Il nodo politico è stato sciolto, per i tecnicismi c’è ancora tempo. Dalla riunione di Palazzo Chigi sul 5G emerge una linea netta: i fornitori cinesi devono essere tenuti fuori dalla rete core. Non con un bando formale, ma con un irrigidimento delle maglie di sicurezza nei confronti degli operatori.
Questo il cuore del vertice che ieri il presidente del Consiglio Giuseppe Conte ha convocato con i capi delegazione Dario Franceschini, Alfonso Bonafede, Roberto Speranza e Teresa Bellanova insieme ai ministri Luigi Di Maio, Stefano Patuanelli, Lorenzo Guerini, Enzo Amendola e il sottosegretario Riccardo Fraccaro. Un faccia a faccia per dettare la linea sul dossier 5G e preparare l’incontro, martedì prossimo, con il segretario di Stato americano Mike Pompeo. Che scioglierà le riserve sul compromesso raggiunto dalla maggioranza, e farà capire se lo sforzo del governo è sufficiente.
Una velina di Palazzo Chigi in serata fa un bilancio a dir poco prudente. Se la maggioranza dà una valutazione positiva “dell’assetto normativo di cui l’Italia si è dotata negli ultimi tempi”, rimane “la piena consapevolezza dei potenziali rischi connessi alle nuove tecnologie e della necessità di adottare sempre nuove iniziative che rafforzino il livello di protezione, avendo come primario criterio di riferimento la tutela della sicurezza nazionale”. Di qui l’impegno a “perseguire una strategia di indipendenza tecnologica nell’ambito dell’Unione europea”.
Ancora una volta, il richiamo all’Ue e al “toolbox” di linee guida stilate dalla Commissione per mettere in sicurezza il 5G, cui l’Italia dovrà dare risposte concrete entro il 1 ottobre. Il rimando a Bruxelles può sembrare un tentativo di buttare la palla sugli spalti. In verità la scelta di valorizzare una soluzione europea rientra in un “lodo Amendola”: da mesi il ministro lavora con i partner Ue per studiare una soluzione di policy e di mercato alternativa all’offerta cinese.

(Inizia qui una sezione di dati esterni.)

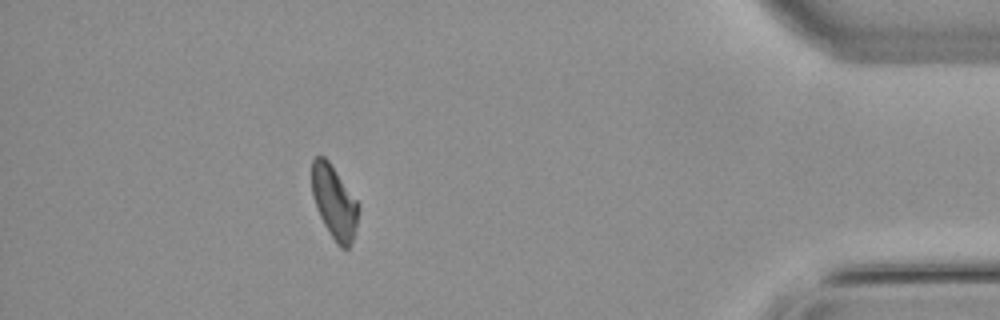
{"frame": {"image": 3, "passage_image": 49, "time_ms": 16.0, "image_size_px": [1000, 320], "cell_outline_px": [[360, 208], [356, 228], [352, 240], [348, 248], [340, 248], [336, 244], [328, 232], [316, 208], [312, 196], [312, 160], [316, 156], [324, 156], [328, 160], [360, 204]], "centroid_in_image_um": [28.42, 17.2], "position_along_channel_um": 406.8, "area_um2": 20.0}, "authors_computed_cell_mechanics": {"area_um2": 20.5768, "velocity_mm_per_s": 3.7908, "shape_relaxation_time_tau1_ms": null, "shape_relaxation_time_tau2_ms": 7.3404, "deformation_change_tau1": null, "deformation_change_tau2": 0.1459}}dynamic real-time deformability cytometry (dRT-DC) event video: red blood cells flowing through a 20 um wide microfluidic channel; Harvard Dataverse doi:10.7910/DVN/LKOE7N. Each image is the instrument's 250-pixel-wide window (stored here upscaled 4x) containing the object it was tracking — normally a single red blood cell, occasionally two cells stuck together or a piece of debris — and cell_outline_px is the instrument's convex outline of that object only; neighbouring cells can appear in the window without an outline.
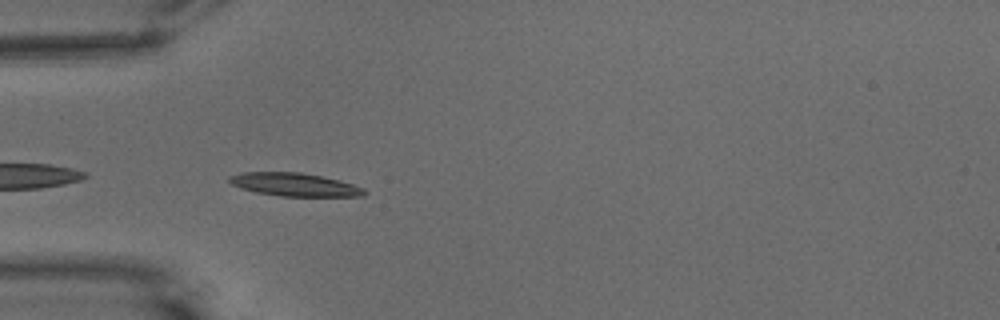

Dai partecipanti alla riunione filtra ottimismo perché, se tanto resta da fare sul piano tecnico, con il Perimetro di sicurezza nazionale cibernetica e i Cvcn (centri di valutazione e certificazione nazionale) ancora da costruire, l’impasse politico sembra davvero superato.
Dirige l’orchestra il Pd, che con il tandem Amendola-Guerini in prima linea chiede da mesi una svolta filoatlantica nella partita per il 5G. La novità è che, se rimane qualche perplessità, non si registra più da parte dei Cinque Stelle e in particolare di Patuanelli un’aperta ostilità alla stretta del governo sui fornitori cinesi, Huawei in testa.

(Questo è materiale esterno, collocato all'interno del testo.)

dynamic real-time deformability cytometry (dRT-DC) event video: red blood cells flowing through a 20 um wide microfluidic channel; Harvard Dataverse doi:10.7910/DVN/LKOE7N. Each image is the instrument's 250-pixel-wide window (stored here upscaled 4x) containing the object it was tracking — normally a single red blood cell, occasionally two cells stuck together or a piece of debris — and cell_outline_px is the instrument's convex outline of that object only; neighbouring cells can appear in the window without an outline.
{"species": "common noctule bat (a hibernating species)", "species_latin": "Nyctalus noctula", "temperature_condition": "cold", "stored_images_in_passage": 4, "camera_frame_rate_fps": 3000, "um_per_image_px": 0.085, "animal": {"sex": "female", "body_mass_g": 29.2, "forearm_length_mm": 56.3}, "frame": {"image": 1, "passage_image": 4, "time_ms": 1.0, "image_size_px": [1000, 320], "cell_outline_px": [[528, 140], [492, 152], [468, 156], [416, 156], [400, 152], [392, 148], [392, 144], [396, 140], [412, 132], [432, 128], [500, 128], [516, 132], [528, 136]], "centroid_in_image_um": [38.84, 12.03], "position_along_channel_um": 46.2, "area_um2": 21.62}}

Escludere le aziende di Pechino non è all’ordine del giorno. I cinesi sono già nella rete 4G italiana, hanno firmato contratti per la sperimentazione del 5G con diversi operatori, e una messa al bando darebbe vita a un’infinita battaglia legale del governo, senza certezza di vittoria. Resta una doppia morsa: da una parte il perimetro cyber, con il lavoro del Dis per accelerare, dall’altra le nuove prescrizioni del comitato golden power di Palazzo Chigi per gli operatori, che rendono assai più oneroso il business con i cinesi, fra controlli settimanali dell’equipaggiamento tech e consegna del codice sorgente.

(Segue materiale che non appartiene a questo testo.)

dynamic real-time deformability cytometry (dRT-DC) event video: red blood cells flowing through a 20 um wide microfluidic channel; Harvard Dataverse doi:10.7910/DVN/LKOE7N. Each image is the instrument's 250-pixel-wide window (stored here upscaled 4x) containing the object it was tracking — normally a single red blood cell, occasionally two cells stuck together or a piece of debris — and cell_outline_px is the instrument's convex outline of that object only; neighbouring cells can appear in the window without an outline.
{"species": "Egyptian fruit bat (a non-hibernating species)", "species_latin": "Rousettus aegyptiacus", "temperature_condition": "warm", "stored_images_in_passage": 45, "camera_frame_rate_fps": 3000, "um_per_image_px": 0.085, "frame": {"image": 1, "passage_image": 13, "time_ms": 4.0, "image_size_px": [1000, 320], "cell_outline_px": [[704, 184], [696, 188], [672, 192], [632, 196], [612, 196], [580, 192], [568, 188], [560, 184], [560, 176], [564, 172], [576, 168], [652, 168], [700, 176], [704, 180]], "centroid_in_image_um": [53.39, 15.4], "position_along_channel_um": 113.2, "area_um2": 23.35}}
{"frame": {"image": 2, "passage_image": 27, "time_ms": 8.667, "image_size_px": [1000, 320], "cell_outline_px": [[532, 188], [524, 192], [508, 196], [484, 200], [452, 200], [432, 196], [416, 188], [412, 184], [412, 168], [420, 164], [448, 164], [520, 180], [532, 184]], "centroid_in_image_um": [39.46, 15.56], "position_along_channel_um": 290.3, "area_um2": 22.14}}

Tanto basta, per ora, a entrambi i partner di governo. Resta ora da vedere se Pompeo sarà dello stesso avviso. Il messaggio agli operatori, intanto, è arrivato chiarissimo: bisogna seguire l’esempio di Tim, l’ex monopolista guidato da Luigi Gubitosi che a giugno ha scelto di non invitare alle gare per il 5G in Italia e Brasile Huawei.
Non è un caso se, fra i dem più irritati dalle resistenze grilline alla svolta filo-Usa, c’è in queste ore chi parla di “passi da gigante”. Certo, la strada è ancora lunga. Ci sono altre insidie cui il governo dovrebbe mettere mano, come il codice appalti e la procedura negoziata che in tempo di emergenza, con il pretesto di “fare in fretta”, ha sostituito le gare per il public procurement. E su settori come la Sanità l’appetito delle aziende tech cinesi in Italia è cresciuto in questi mesi. “Ad esempio, la regione Lazio va a gara con il Cup, che gestisce i dati sanitari di milioni di italiani – spiega un dem – con il codice appalti così com’è Zingaretti non ha strumenti per tenere fuori i cinesi dai software, perché se ci provasse interverrebbe il Tar. E non sono costretti a presentarsi con il volto di Huawei, possono acquisire il controllo, in forma occulta o palese, di un’azienda italiana e veicolare loro prodotti a prezzi iper-competitivi”.
Resta poi il nodo della delega del premier sull’intelligence. Non sono in pochi al Nazareno a pensare che Conte dovrebbe cederla a un’autorità che possa seguire più da vicino il dossier 5G. Insomma, la partita politica intorno alla banda ultralarga è ancora al calcio d’inizio.